- ෴වෙස්෴
- Genre: Romantic Thriller Thriller
- Written by: Kaushalya Pathirana
- Directed by: Danushka Rathnayaka
- Starring: Saranga Disasekara Dinakshie Priyasad
- Theme music composer: Udara Samaraweera
- Opening theme: "වෙස් පෙරලීමට නියමිතයි."
- Country of origin: Sri Lanka
- Original language: Sinhala
- No. of seasons: 2
- No. of episodes: 138

Production
- Running time: 29 minutes

Original release
- Network: Swarnavahini
- Release: 7 August 2018 – 14 February 2019

= Wes (TV series) =

Sri Lankan Romantic Thriller TV Series

Wes (Sinhala: වෙස්) is a 2018 Sri Lankan teledrama broadcast on Swarnawahini. The series is directed by Danushka Rathnayaka and produced by Janaka Sampath Thambaravila, with a script written by Kaushalya Pathirana. It stars Saranga Disasekara, Dinakshie Priyasad, Chameera Liyanage, Harsha Thennakoon, and Wasantha Wittachchi, Yash Weerasinghe, Vinu Udani Siriwardhana in lead roles. The music for the series is composed by Udara Samaraweera, and the theme song is performed by Mihindu Ariyaratne. The drama aired with the tagline "වෙස් පෙරලීමට නියමිතයි."

### Task set
**1)** Turn the paragraph of the Wes TV series text that begins "Wes (Sinhala: වෙස්) is a 2018" into a bulleted list, keeping its main facts.
**2)** Resume the Wes TV series text, writing on from its final sentence.

### Given information
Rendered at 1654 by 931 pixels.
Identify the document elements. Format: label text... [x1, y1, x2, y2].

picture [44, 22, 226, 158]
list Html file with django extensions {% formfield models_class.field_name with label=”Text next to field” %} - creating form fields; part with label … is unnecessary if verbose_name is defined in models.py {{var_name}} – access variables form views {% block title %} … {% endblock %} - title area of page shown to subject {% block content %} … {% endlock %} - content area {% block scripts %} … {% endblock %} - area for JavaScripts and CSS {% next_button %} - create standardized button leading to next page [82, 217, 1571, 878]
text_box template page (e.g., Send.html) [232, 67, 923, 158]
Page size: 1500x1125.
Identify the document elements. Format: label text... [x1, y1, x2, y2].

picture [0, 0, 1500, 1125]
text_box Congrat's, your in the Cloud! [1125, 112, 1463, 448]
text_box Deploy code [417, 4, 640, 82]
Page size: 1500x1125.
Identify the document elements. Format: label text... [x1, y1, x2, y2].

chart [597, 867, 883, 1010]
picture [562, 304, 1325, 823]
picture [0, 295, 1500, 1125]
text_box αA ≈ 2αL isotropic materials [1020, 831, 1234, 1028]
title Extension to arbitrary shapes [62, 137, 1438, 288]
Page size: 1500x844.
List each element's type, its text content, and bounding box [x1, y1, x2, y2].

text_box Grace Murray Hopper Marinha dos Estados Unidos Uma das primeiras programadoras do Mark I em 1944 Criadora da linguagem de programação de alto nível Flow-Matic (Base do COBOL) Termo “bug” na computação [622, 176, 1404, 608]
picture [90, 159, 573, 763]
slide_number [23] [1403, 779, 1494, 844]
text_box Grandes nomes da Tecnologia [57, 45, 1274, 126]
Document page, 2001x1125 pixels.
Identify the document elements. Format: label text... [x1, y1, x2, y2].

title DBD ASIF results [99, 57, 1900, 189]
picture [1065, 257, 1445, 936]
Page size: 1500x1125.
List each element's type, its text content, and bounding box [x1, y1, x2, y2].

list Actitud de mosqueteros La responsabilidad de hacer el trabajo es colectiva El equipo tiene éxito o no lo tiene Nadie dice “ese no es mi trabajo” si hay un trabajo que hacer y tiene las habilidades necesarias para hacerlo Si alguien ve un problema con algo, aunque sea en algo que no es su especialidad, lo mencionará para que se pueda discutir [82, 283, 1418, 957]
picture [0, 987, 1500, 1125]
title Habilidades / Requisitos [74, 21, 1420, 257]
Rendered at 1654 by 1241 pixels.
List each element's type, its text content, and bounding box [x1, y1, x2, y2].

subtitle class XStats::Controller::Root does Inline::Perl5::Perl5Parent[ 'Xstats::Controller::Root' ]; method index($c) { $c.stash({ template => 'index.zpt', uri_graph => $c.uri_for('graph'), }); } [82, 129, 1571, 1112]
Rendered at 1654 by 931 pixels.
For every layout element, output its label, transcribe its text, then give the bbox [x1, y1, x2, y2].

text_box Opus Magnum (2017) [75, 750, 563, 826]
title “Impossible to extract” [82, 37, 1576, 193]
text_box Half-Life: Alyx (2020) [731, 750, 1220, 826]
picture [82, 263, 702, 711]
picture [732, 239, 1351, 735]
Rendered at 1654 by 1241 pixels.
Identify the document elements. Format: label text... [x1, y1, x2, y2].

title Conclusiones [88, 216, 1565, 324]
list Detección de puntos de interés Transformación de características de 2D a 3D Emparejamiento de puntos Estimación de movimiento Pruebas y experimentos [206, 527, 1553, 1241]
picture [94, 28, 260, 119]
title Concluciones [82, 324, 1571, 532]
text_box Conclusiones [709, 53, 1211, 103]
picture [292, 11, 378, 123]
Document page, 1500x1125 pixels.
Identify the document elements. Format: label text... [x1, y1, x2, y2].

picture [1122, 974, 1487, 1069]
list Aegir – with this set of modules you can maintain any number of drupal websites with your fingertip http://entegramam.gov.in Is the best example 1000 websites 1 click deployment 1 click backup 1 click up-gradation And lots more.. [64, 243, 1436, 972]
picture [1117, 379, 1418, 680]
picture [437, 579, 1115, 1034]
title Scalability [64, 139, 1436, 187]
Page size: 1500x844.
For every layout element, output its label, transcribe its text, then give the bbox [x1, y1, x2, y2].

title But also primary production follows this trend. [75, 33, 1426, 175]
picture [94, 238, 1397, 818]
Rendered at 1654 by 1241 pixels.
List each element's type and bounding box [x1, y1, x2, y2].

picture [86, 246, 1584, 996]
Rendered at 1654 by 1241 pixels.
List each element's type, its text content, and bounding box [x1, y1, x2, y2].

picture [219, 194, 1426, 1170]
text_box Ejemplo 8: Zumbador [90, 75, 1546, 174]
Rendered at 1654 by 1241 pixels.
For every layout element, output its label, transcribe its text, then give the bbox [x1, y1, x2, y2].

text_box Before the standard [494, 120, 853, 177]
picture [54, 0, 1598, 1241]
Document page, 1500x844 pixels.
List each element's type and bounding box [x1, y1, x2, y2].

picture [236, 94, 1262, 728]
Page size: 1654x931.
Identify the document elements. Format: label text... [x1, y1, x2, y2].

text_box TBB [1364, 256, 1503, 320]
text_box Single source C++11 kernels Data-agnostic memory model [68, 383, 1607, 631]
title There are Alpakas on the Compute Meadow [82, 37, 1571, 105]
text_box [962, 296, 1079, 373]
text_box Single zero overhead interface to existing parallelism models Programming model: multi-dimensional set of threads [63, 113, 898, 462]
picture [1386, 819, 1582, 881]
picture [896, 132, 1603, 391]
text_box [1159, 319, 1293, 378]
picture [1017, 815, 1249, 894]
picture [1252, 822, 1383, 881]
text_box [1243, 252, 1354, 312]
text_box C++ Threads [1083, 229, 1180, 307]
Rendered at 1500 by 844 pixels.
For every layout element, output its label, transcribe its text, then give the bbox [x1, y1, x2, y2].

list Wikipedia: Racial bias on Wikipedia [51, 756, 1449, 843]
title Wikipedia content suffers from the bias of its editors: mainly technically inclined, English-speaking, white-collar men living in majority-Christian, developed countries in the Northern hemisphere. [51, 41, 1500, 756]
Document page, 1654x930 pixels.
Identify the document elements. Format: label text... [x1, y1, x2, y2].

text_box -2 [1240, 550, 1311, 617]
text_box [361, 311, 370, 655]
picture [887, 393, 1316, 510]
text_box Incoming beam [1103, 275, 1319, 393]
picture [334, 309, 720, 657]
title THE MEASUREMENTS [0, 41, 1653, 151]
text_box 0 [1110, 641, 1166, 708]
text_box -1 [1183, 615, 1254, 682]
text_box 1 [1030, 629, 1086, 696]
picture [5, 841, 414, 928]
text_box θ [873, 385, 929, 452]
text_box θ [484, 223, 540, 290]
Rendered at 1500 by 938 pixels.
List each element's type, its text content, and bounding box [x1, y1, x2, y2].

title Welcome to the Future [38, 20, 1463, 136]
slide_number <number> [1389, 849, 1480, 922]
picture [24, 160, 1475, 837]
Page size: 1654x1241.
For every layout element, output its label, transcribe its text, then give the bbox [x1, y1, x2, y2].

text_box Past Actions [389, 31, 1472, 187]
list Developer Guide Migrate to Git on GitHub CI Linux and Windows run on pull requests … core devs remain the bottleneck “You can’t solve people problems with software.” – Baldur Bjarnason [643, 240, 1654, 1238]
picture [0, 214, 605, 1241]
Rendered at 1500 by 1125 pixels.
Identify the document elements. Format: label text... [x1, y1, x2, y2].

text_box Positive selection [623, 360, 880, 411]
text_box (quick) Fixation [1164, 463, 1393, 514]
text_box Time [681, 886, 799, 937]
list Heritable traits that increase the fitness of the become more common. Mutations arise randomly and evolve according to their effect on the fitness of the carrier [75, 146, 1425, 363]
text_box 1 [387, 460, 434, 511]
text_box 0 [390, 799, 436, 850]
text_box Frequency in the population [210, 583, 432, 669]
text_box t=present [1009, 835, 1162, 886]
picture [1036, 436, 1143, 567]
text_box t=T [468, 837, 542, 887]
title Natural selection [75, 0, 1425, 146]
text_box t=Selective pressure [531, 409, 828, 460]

### Results of the tasks
**1)**
- Title: Wes (Sinhala: වෙස්), a 2018 Sri Lankan teledrama
- Broadcaster: Swarnawahini
- Director: Danushka Rathnayaka
- Producer: Janaka Sampath Thambaravila
- Script: Kaushalya Pathirana
- Lead cast: Saranga Disasekara, Dinakshie Priyasad, Chameera Liyanage, Harsha Thennakoon, Wasantha Wittachchi, Yash Weerasinghe, Vinu Udani Siriwardhana
- Music: Udara Samaraweera
- Theme song performer: Mihindu Ariyaratne
- Tagline: "වෙස් පෙරලීමට නියමිතයි."

**2)**
== Summary ==
Devinda Dissanayake, an innocent young man looking to go overseas for a career, is made a scapegoat for a collective crime committed by his group of friends. A new persona emerges, called Ryan De Silva, much prosperous and enigmatic and bears a striking resemblance to late Devinda, throwing his former group of "friends" to a sudden panic.)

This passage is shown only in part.